WHAT YOU NEED TO DO
Rewrite these lines so that "bbox" becomes "bounding box" wherever it occurs, leaving all other text the same.

(Dataset items)
+++

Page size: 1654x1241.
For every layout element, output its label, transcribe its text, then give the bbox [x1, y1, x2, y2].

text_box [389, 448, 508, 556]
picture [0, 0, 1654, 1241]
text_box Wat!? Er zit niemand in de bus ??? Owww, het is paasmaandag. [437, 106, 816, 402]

+++

EXERCISE ANSWER
Page size: 1654x1241.
For every layout element, output its label, transcribe its text, then give the bounding box [x1, y1, x2, y2].

text_box [389, 448, 508, 556]
picture [0, 0, 1654, 1241]
text_box Wat!? Er zit niemand in de bus ??? Owww, het is paasmaandag. [437, 106, 816, 402]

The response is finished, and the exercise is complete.